First, human culture, and evolution in general, do not typically tolerate rapid and significant structural change. There are many reasons for this, including the fact that bodies and cultural values are somewhat tailored to modern or even ancient conditions, and radical change on a short scale might well dissolve the close connection between the anatomical or cultural feature and the environmental variable. For this reason, I tend not to recommend new and radical social structures or other arrangements for interstellar voyages. Rather, I think it will be best to use social and cultural arrangements that have been familiar to humans for thousands of years; people should not be arranged, then, in new kinds of family structure, or unfamiliar housing such as ships’s barracks, but as families living in familiar environments including villages and towns connected by travel routes that pass through uninhabited areas.

Second, concerning the populations of interstellar vessels, I strongly believe that we should go in large numbers rather than small, barely-sufficient numbers. While some human populations have been able to survive for centuries in the low hundreds, even cut off from other breeding populations, such cases are exceptions to the rule that human populations are interlinked, yielding genetic populations not of just hundreds of individuals, but multiple thousands. This accords with what we see in vertebrates in general, and mammals and primates in particular, where natural and genetically healthy populations rarely drop below 5,000. I also recommend doubling or tripling the outsetting population to guard against the possibility of catastrophe; plague is a particularly terrifying spectre for enclosed populations, and just as passenger aircraft wings are engineered to take not 3 g’s but 10 or more g’s before failure, safety margins should be built into such plans. Since populations alone can significantly affect the shape of cultural universal adaptions, these must be considered together.

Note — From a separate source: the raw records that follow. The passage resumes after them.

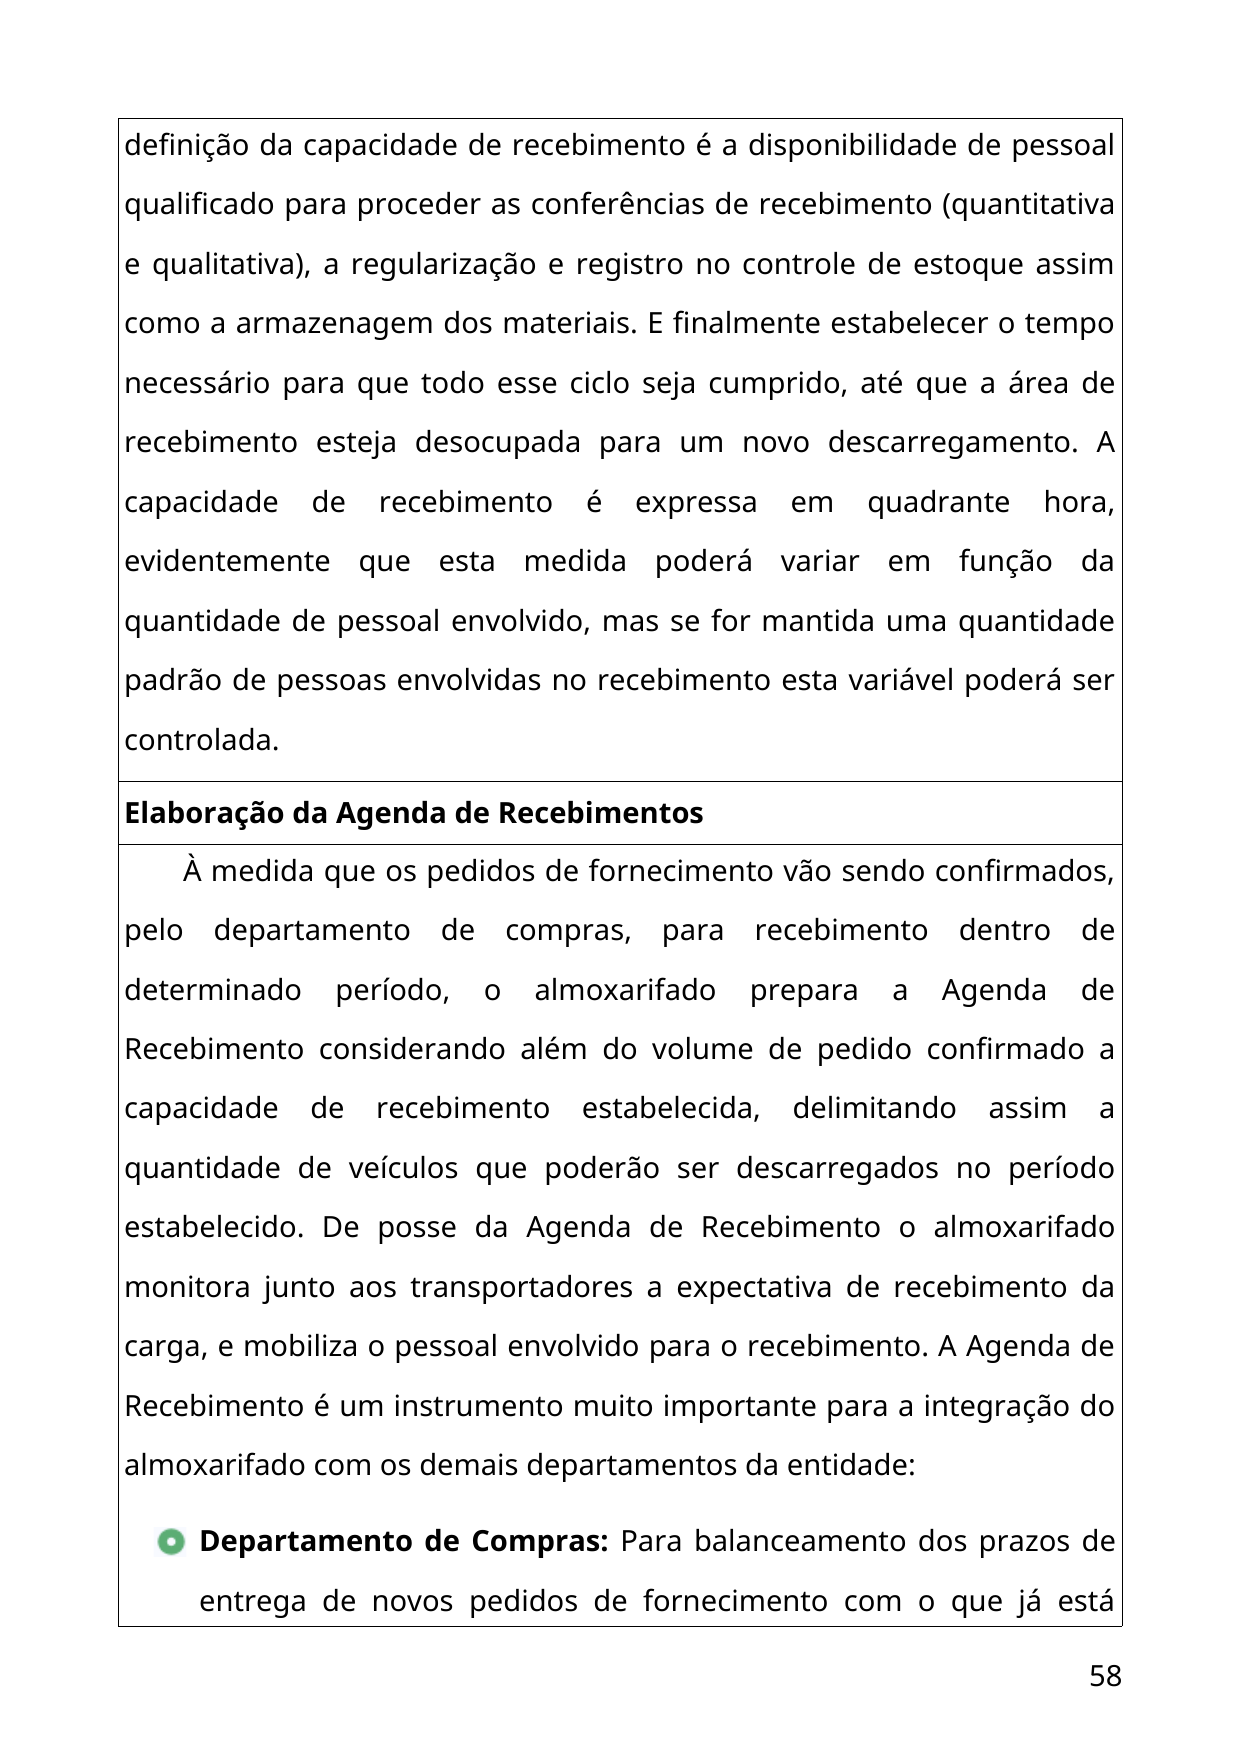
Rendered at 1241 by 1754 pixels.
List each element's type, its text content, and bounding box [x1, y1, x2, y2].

table_cell À medida que os pedidos de fornecimento vão sendo confirmados, pelo departamento de compras, para recebimento dentro de determinado período, o almoxarifado prepara a Agenda de Recebimento considerando além do volume de pedido confirmado a capacidade de recebimento estabelecida, delimitando assim a quantidade de veículos que poderão ser descarregados no período estabelecido. De posse da Agenda de Recebimento o almoxarifado monitora junto aos transportadores a expectativa de recebimento da carga, e mobiliza o pessoal envolvido para o recebimento. A Agenda de Recebimento é um instrumento muito importante para a integração do almoxarifado com os demais departamentos da entidade: Departamento de Compras: Para balanceamento dos prazos de entrega de novos pedidos de fornecimento com o que já está [119, 845, 1122, 1626]
table_cell Elaboração da Agenda de Recebimentos [119, 782, 1122, 844]
table_cell definição da capacidade de recebimento é a disponibilidade de pessoal qualificado para proceder as conferências de recebimento (quantitativa e qualitativa), a regularização e registro no controle de estoque assim como a armazenagem dos materiais. E finalmente estabelecer o tempo necessário para que todo esse ciclo seja cumprido, até que a área de recebimento esteja desocupada para um novo descarregamento. A capacidade de recebimento é expressa em quadrante hora, evidentemente que esta medida poderá variar em função da quantidade de pessoal envolvido, mas se for mantida uma quantidade padrão de pessoas envolvidas no recebimento esta variável poderá ser controlada. [119, 119, 1122, 781]
picture [153, 1527, 187, 1557]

The prospect of interstellar voyaging to spread and preserve humanity and civilization is too great a leap for some to make; they call it ‘pie in the sky’, ‘irresponsible dreaming’, ‘escapism’ and plenty else. My anthropological perspective suggests these are all pessimistic critiques from people lacking in creativity or foresight—or even the hindsight that reveals the ruins of each of the ancient civilizations. I am thrilled to be working with Icarus Interstellar to slowly assemble the puzzle pieces required to provide the breathtaking option of long-term space settlement for humanity over the next 100 years.

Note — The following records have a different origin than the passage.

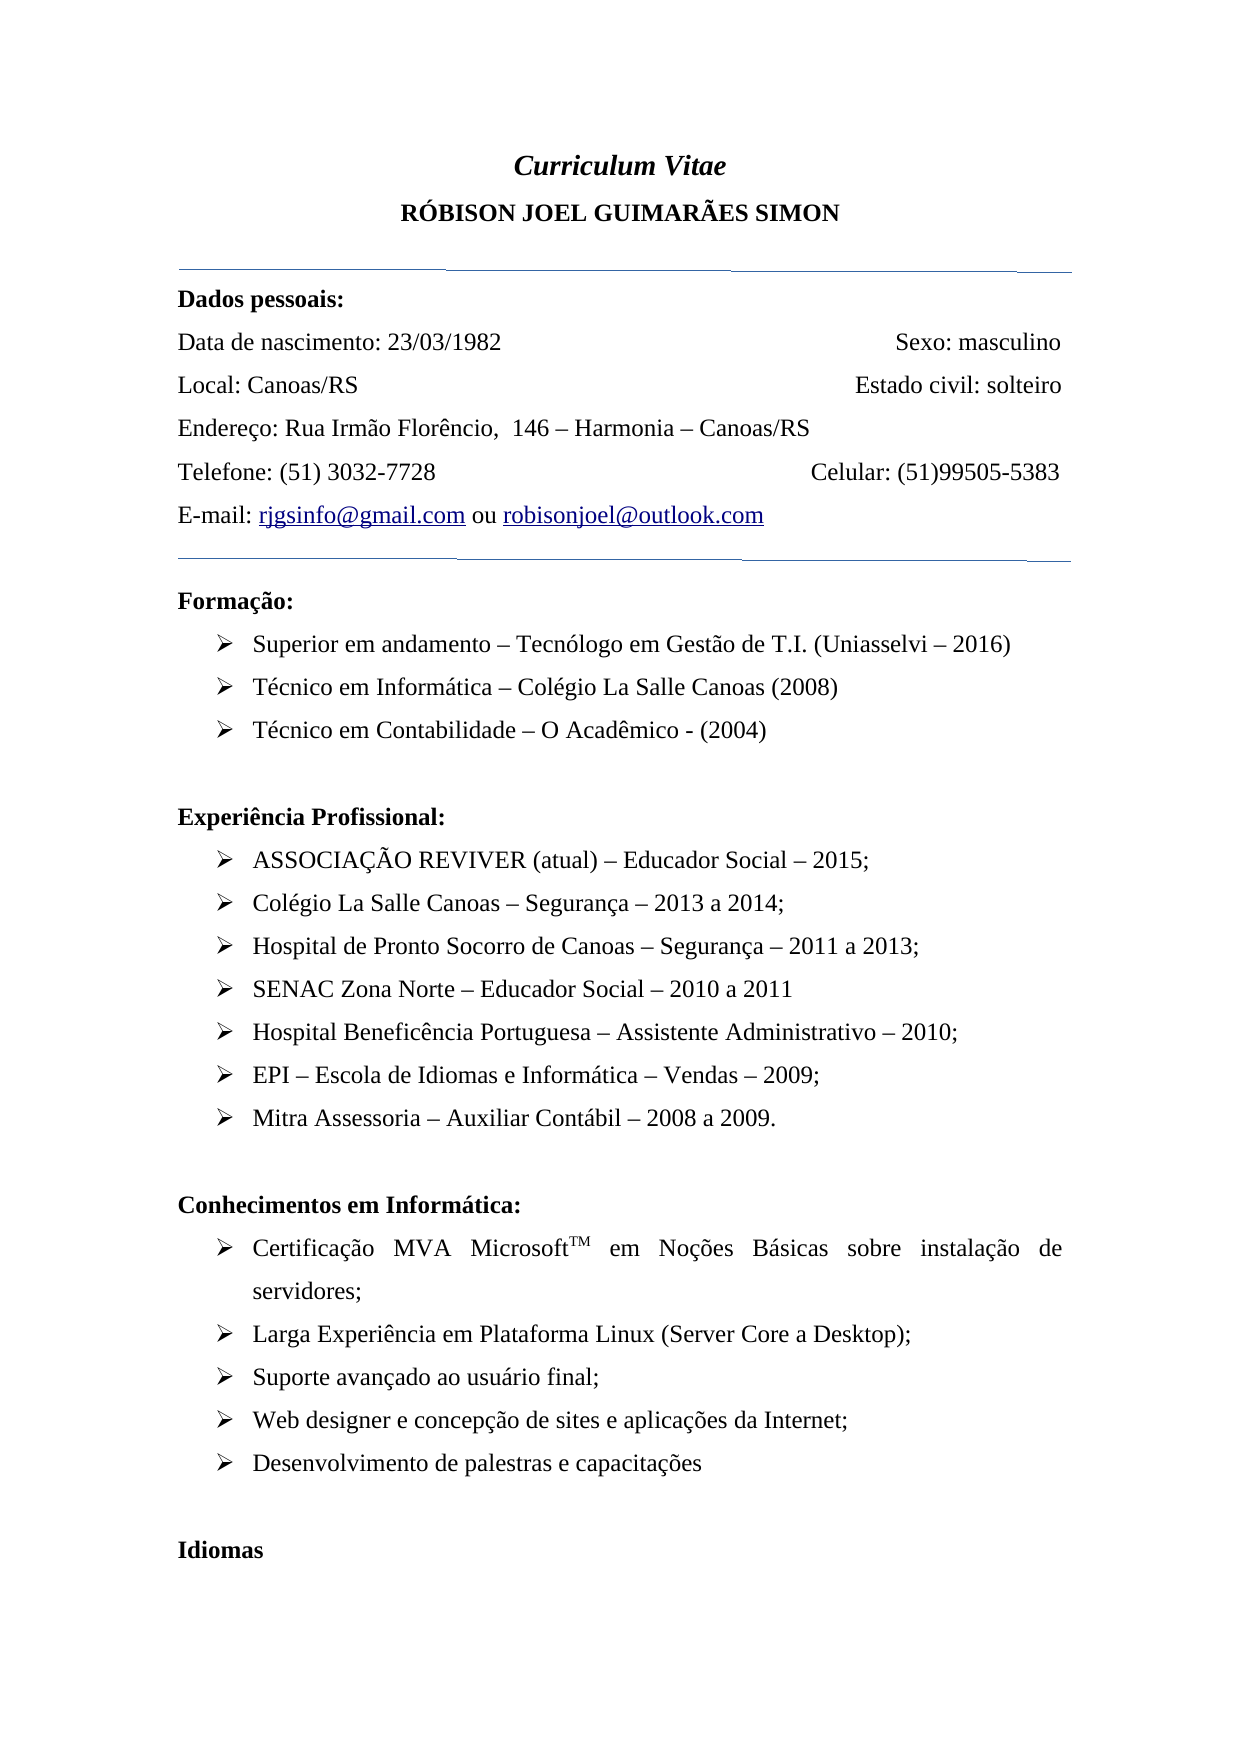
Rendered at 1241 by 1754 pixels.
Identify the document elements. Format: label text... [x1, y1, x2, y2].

list Colégio La Salle Canoas – Segurança – 2013 a 2014; [215, 888, 1063, 917]
list Hospital de Pronto Socorro de Canoas – Segurança – 2011 a 2013; [215, 931, 1063, 960]
text Experiência Profissional: [177, 802, 1063, 830]
text Idiomas [177, 1535, 1063, 1563]
text RÓBISON JOEL GUIMARÃES SIMON [177, 198, 1063, 227]
text Local: Canoas/RS Estado civil: solteiro [177, 370, 1063, 399]
list Mitra Assessoria – Auxiliar Contábil – 2008 a 2009. [215, 1103, 1063, 1132]
text Dados pessoais: [177, 284, 1063, 313]
text Formação: [177, 586, 1063, 615]
text Data de nascimento: 23/03/1982 Sexo: masculino [177, 327, 1063, 356]
list Certificação MVA MicrosoftTM em Noções Básicas sobre instalação de servidores; [215, 1233, 1063, 1305]
text Endereço: Rua Irmão Florêncio, 146 – Harmonia – Canoas/RS [177, 413, 1063, 442]
list ASSOCIAÇÃO REVIVER (atual) – Educador Social – 2015; [215, 845, 1063, 873]
text Telefone: (51) 3032-7728 Celular: (51)99505-5383 [177, 457, 1063, 485]
list EPI – Escola de Idiomas e Informática – Vendas – 2009; [215, 1060, 1063, 1089]
text E-mail: rjgsinfo@gmail.com ou robisonjoel@outlook.com [177, 500, 1063, 528]
list Web designer e concepção de sites e aplicações da Internet; [215, 1405, 1063, 1434]
list Técnico em Contabilidade – O Acadêmico - (2004) [215, 715, 1063, 744]
list SENAC Zona Norte – Educador Social – 2010 a 2011 [215, 974, 1063, 1003]
list Larga Experiência em Plataforma Linux (Server Core a Desktop); [215, 1319, 1063, 1348]
list Superior em andamento – Tecnólogo em Gestão de T.I. (Uniasselvi – 2016) [215, 629, 1063, 658]
list Hospital Beneficência Portuguesa – Assistente Administrativo – 2010; [215, 1017, 1063, 1046]
text Conhecimentos em Informática: [177, 1190, 1063, 1218]
list Desenvolvimento de palestras e capacitações [215, 1448, 1063, 1477]
text Curriculum Vitae [177, 148, 1063, 181]
list Técnico em Informática – Colégio La Salle Canoas (2008) [215, 672, 1063, 701]
list Suporte avançado ao usuário final; [215, 1362, 1063, 1391]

1. Smith, C.M. 2014. Estimation of a Genetically Viable Population for Multigenerational Interstellar Voyaging: Review and Data for Project Hyperion. Acta Astronautica 97(2014):16-29 (abstract).

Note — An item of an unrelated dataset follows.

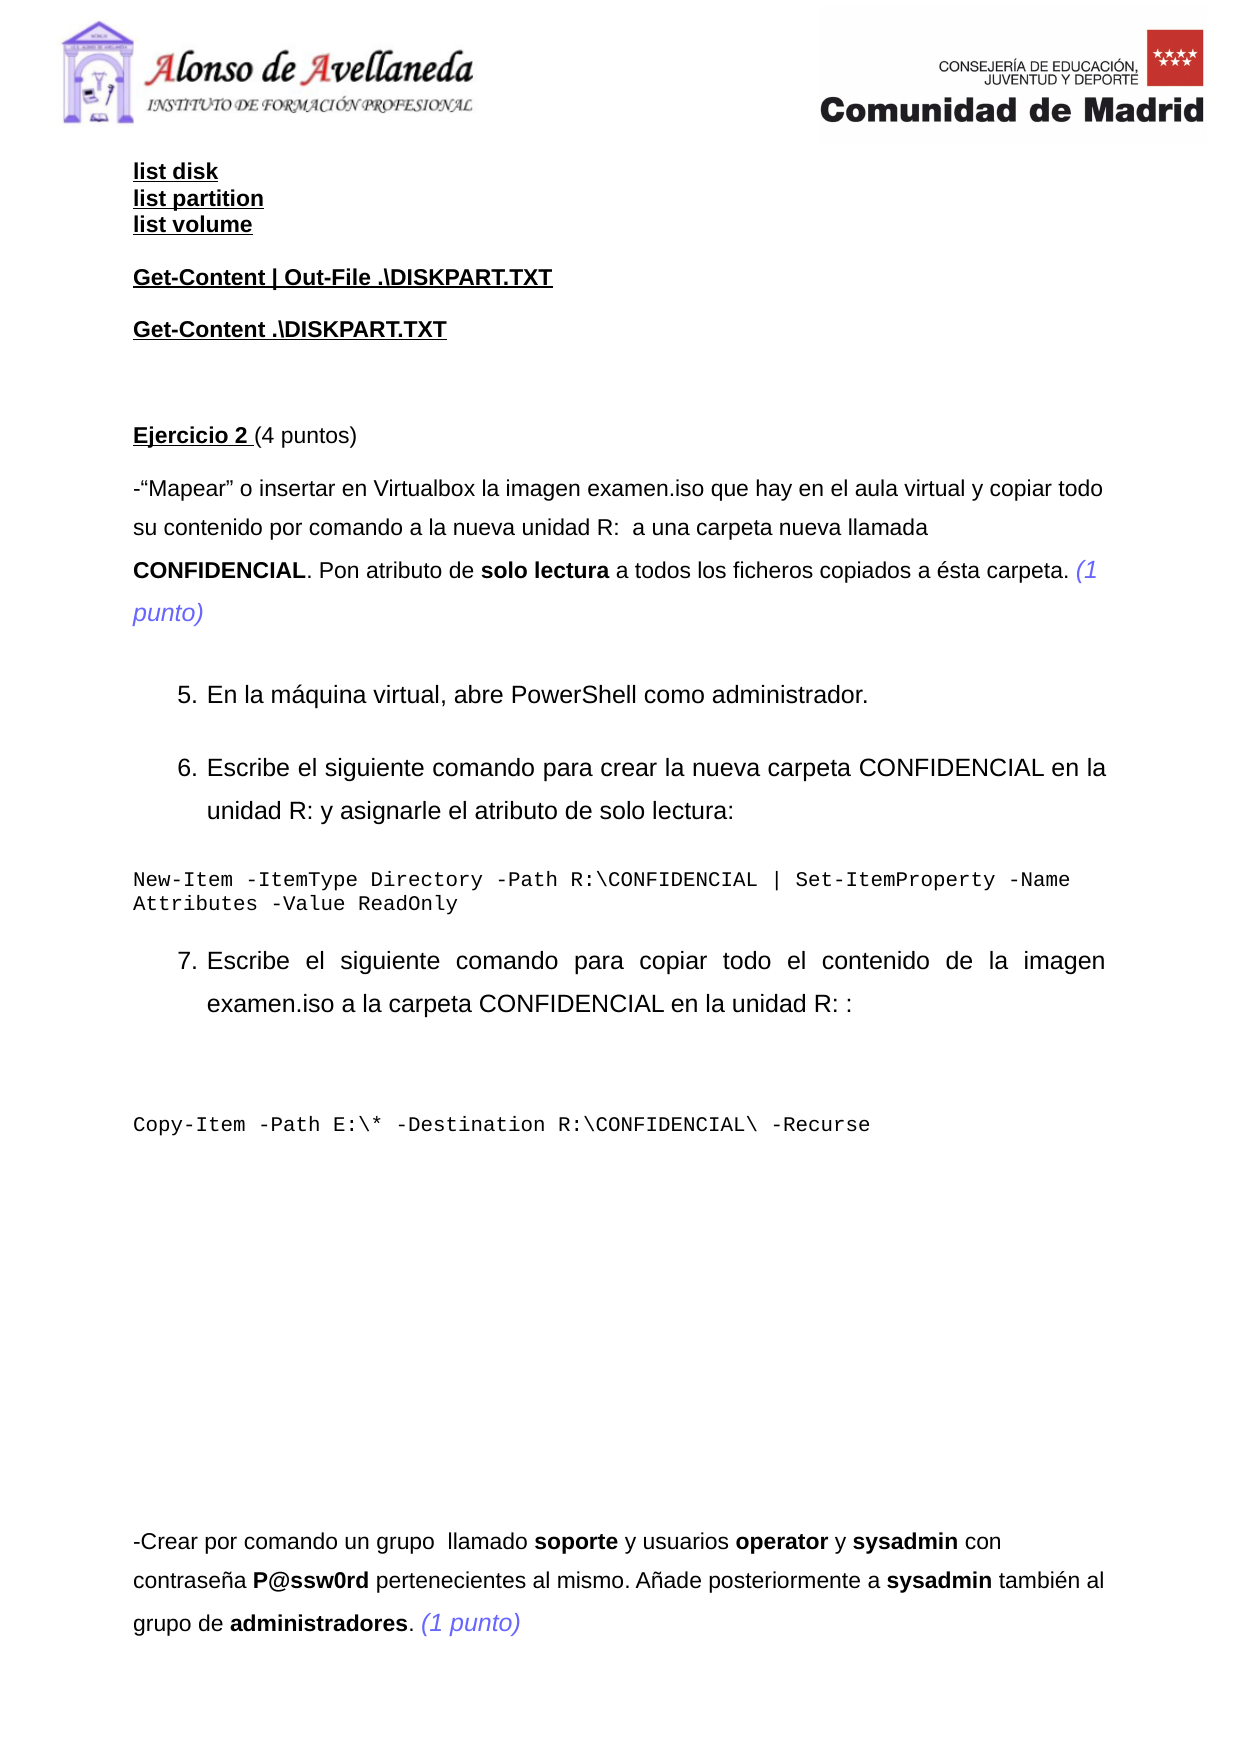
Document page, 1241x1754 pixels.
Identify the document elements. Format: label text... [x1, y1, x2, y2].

2. Xu, J. and J.I. Gordon. 2003. Honor thy Symbionts. Proceedings of the National Academy of Sciences 100(18):10452-10459.

3. Whiten, A., R.A. Hinde, K.N. Laland and C.B. Stringer. 2011. Culture Evolves. Philosophical Transactions of the Royal Society B (366):938-948.

4. Gabora, L. 2013. An evolutionary framework for culture: Selectionism versus communal exchange. Physics of Life Reviews 10(2): 117-145.

5. Brown, D.E. 1991. Human Universals. Philadelpha, Temple University Press.

6. For example, see the United Nations’ Universal Declaration of Human Rights, and its use of sanction in many cases to ensure them. Though the UN can be ineffective, its very existence at least demonstrates the will to work in union for the betterment of all.